* Task goal
Reproduce exactly the line that contains "- coffee maker [358,375,454,530]" and all lines that follow it in the records below, ending with the last one.

Records from a data collection:

•••

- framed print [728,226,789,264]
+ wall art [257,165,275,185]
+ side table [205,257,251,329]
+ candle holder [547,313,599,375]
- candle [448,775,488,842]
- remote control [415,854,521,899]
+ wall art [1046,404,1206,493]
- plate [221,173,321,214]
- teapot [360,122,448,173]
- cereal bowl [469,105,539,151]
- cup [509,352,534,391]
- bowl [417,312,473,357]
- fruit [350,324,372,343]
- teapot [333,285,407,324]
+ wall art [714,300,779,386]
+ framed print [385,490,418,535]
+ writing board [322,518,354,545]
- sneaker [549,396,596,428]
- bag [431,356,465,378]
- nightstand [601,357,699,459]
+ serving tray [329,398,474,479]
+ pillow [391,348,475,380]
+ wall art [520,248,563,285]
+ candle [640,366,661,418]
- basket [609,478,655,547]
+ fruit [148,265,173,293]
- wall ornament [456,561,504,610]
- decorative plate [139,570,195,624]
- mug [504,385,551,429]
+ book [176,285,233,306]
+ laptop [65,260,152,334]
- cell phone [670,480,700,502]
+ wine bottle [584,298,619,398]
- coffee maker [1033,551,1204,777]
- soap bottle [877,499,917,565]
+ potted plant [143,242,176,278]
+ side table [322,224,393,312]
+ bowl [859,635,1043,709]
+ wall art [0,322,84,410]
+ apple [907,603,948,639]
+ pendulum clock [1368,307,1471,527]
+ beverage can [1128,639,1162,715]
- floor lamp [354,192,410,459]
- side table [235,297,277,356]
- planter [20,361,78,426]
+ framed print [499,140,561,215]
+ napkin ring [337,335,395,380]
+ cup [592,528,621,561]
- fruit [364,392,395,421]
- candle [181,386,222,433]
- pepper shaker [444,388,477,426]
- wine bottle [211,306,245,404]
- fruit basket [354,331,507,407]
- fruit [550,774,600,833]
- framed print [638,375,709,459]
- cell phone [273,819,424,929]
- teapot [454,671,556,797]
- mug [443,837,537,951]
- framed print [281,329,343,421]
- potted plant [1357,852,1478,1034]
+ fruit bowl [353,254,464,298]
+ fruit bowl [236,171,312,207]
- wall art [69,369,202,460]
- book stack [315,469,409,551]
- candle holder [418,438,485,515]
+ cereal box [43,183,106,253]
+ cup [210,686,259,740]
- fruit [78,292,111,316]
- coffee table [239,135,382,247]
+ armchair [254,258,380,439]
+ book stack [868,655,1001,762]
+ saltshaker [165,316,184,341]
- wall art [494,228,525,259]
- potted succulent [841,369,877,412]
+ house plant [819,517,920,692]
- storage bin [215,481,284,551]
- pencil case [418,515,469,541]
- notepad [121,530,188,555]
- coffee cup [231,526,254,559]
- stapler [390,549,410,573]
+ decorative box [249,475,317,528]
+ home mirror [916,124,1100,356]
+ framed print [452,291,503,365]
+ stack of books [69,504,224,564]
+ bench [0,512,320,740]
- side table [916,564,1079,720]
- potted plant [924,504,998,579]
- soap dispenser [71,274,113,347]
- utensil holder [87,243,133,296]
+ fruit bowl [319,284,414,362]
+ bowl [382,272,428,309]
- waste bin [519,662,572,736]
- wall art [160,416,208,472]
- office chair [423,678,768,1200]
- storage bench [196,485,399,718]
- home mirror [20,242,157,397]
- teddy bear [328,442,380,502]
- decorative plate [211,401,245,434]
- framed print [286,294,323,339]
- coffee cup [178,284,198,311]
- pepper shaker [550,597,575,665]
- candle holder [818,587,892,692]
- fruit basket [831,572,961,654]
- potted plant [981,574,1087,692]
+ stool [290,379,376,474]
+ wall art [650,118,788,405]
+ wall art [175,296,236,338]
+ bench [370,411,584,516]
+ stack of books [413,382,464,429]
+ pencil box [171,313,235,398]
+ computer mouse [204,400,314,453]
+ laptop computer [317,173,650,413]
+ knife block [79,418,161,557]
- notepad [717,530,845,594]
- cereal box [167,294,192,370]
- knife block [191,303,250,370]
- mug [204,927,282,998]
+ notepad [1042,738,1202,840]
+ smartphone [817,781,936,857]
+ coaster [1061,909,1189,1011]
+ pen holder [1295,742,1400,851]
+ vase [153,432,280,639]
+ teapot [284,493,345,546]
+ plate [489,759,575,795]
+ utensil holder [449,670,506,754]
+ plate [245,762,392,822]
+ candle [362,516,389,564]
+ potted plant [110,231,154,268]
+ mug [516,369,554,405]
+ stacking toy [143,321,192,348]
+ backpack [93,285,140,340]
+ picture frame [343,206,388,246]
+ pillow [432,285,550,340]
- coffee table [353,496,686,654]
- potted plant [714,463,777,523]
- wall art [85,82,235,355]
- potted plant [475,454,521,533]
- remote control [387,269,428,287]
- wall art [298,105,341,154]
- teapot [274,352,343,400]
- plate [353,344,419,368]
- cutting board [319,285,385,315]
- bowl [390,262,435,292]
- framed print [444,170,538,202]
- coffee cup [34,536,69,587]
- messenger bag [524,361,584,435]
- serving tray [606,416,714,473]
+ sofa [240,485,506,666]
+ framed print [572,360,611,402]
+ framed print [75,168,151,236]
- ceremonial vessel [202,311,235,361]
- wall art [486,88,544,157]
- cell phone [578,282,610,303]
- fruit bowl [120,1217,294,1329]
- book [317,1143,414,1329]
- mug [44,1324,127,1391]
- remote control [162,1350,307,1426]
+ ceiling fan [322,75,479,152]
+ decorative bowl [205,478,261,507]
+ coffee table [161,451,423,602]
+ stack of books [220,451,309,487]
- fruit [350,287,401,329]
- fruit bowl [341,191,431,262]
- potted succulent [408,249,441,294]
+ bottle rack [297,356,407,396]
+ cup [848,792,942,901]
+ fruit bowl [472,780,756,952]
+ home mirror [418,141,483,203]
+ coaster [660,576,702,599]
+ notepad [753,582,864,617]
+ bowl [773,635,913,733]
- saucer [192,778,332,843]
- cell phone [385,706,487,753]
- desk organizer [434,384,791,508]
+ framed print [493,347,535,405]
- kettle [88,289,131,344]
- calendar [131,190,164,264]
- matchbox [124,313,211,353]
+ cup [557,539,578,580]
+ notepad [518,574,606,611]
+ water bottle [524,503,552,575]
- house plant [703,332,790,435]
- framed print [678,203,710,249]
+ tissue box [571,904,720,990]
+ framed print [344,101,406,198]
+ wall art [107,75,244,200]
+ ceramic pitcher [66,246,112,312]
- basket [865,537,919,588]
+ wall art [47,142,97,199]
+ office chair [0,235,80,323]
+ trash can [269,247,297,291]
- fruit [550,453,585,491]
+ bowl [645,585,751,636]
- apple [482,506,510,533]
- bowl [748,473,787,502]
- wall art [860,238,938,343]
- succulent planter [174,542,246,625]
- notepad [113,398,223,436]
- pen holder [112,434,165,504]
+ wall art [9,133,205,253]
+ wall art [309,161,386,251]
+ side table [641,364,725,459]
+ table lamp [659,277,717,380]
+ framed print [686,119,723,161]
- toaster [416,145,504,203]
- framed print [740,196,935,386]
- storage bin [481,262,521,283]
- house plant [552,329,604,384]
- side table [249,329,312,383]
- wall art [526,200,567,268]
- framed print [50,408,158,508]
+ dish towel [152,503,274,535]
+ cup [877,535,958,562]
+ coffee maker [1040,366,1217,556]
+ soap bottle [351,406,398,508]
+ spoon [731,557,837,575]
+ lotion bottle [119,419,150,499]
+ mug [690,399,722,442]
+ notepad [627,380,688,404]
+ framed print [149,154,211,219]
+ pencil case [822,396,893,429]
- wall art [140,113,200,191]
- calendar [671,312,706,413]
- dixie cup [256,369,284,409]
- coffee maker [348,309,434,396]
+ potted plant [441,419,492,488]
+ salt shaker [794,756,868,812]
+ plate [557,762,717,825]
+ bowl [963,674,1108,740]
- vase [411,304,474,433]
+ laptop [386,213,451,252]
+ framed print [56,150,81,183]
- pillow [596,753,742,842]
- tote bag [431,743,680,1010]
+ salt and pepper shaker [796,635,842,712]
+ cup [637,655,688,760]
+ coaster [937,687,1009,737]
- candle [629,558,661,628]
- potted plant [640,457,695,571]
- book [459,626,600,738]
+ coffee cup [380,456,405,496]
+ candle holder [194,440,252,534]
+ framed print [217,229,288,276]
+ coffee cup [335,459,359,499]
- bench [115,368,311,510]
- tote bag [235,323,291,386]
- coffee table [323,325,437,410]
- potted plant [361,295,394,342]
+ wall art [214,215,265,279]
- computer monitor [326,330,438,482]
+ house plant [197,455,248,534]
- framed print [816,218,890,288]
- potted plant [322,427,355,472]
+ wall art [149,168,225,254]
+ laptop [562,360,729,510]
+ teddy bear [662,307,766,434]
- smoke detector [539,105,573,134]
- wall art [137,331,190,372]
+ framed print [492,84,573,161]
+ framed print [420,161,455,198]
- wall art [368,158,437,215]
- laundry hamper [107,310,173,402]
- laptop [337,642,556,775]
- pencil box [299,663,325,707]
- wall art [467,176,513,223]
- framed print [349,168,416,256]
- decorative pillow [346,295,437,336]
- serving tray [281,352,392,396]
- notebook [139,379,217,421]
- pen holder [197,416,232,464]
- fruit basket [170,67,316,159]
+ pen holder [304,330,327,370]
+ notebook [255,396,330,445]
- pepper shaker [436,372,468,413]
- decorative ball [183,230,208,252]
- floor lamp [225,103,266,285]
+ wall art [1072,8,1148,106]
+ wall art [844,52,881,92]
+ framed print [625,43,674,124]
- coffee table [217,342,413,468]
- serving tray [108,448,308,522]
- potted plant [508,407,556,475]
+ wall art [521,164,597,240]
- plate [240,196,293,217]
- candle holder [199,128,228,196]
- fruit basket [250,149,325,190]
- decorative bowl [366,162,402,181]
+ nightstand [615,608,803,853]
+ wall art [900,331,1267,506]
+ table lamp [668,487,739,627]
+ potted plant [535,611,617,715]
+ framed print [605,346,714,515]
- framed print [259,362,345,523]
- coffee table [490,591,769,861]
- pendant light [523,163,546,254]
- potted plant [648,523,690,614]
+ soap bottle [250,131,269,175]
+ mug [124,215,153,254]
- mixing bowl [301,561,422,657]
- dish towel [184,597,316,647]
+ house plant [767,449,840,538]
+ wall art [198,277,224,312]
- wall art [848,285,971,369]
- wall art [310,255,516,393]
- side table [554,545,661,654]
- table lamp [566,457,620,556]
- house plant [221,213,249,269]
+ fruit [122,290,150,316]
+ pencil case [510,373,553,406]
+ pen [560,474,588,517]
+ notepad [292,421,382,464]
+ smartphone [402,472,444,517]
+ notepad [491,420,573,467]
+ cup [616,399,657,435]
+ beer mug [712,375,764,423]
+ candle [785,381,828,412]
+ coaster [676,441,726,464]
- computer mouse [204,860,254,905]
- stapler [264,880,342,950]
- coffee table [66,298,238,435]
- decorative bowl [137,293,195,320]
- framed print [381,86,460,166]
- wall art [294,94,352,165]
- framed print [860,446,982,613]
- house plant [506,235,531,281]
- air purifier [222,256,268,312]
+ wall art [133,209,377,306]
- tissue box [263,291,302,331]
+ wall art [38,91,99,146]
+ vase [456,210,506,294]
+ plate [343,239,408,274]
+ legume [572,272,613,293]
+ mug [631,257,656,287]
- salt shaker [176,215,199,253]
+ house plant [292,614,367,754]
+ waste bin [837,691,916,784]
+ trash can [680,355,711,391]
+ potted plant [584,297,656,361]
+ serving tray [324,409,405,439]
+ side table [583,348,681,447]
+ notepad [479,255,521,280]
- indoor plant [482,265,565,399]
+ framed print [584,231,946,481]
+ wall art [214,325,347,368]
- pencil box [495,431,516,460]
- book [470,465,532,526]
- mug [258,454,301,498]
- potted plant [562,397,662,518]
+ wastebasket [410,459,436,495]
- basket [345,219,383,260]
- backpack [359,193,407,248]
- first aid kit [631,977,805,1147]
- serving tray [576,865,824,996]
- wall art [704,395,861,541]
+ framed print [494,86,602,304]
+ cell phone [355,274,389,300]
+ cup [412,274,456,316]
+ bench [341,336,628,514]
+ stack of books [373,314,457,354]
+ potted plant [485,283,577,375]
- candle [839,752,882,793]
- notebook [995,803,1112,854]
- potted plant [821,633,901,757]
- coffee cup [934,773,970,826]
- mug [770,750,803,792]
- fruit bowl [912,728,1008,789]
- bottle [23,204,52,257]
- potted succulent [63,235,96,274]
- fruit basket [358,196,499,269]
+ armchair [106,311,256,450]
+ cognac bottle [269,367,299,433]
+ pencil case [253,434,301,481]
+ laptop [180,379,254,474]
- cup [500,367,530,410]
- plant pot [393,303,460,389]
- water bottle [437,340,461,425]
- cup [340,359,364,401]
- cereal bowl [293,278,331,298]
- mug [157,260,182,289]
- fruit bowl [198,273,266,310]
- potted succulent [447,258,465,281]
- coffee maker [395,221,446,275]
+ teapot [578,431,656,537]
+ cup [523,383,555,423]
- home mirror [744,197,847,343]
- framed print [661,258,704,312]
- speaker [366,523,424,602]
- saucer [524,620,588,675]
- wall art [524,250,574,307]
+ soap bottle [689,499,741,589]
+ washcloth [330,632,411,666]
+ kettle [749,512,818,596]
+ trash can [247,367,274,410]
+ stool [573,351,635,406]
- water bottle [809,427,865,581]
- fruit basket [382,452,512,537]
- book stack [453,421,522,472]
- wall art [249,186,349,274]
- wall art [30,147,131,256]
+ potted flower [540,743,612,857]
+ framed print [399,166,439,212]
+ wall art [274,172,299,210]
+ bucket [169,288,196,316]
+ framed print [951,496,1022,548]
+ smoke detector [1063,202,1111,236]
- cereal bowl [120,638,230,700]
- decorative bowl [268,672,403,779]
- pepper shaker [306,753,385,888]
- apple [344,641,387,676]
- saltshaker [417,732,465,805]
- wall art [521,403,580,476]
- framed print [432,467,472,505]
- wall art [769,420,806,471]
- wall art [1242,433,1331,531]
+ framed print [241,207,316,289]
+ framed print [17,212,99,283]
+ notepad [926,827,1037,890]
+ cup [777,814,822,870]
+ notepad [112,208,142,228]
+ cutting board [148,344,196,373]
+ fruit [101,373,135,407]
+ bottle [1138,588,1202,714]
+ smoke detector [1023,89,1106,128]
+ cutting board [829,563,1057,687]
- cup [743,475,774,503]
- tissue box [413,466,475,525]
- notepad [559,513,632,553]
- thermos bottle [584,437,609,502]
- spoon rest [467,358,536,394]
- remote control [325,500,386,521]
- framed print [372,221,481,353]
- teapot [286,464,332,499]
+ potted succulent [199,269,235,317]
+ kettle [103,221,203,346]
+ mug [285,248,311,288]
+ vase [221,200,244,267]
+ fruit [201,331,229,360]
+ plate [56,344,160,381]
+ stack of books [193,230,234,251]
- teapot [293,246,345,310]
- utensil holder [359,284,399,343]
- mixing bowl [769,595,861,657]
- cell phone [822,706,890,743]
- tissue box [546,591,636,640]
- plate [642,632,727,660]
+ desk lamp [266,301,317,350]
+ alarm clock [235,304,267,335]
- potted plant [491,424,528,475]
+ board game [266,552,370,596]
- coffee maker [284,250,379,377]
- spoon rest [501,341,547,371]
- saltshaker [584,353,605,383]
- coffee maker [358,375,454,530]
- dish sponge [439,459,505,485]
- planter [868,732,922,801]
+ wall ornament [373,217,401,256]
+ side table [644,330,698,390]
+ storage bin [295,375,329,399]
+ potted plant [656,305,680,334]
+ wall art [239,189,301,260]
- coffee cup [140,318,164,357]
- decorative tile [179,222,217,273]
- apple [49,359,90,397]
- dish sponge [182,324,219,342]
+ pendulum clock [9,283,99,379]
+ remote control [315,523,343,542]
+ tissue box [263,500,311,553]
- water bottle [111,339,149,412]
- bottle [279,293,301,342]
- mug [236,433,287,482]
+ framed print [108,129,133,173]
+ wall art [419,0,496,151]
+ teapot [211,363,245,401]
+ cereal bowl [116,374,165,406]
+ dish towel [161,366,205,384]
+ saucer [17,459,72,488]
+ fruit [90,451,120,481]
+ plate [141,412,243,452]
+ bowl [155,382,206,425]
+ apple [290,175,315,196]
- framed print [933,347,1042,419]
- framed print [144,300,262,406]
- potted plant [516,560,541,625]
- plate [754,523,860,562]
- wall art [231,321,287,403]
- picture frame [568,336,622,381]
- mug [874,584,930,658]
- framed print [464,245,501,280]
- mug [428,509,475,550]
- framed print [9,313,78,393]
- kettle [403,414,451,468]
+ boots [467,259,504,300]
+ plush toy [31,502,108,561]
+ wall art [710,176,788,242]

•••

* Reply
- coffee maker [358,375,454,530]
- dish sponge [439,459,505,485]
- planter [868,732,922,801]
+ wall ornament [373,217,401,256]
+ side table [644,330,698,390]
+ storage bin [295,375,329,399]
+ potted plant [656,305,680,334]
+ wall art [239,189,301,260]
- coffee cup [140,318,164,357]
- decorative tile [179,222,217,273]
- apple [49,359,90,397]
- dish sponge [182,324,219,342]
+ pendulum clock [9,283,99,379]
+ remote control [315,523,343,542]
+ tissue box [263,500,311,553]
- water bottle [111,339,149,412]
- bottle [279,293,301,342]
- mug [236,433,287,482]
+ framed print [108,129,133,173]
+ wall art [419,0,496,151]
+ teapot [211,363,245,401]
+ cereal bowl [116,374,165,406]
+ dish towel [161,366,205,384]
+ saucer [17,459,72,488]
+ fruit [90,451,120,481]
+ plate [141,412,243,452]
+ bowl [155,382,206,425]
+ apple [290,175,315,196]
- framed print [933,347,1042,419]
- framed print [144,300,262,406]
- potted plant [516,560,541,625]
- plate [754,523,860,562]
- wall art [231,321,287,403]
- picture frame [568,336,622,381]
- mug [874,584,930,658]
- framed print [464,245,501,280]
- mug [428,509,475,550]
- framed print [9,313,78,393]
- kettle [403,414,451,468]
+ boots [467,259,504,300]
+ plush toy [31,502,108,561]
+ wall art [710,176,788,242]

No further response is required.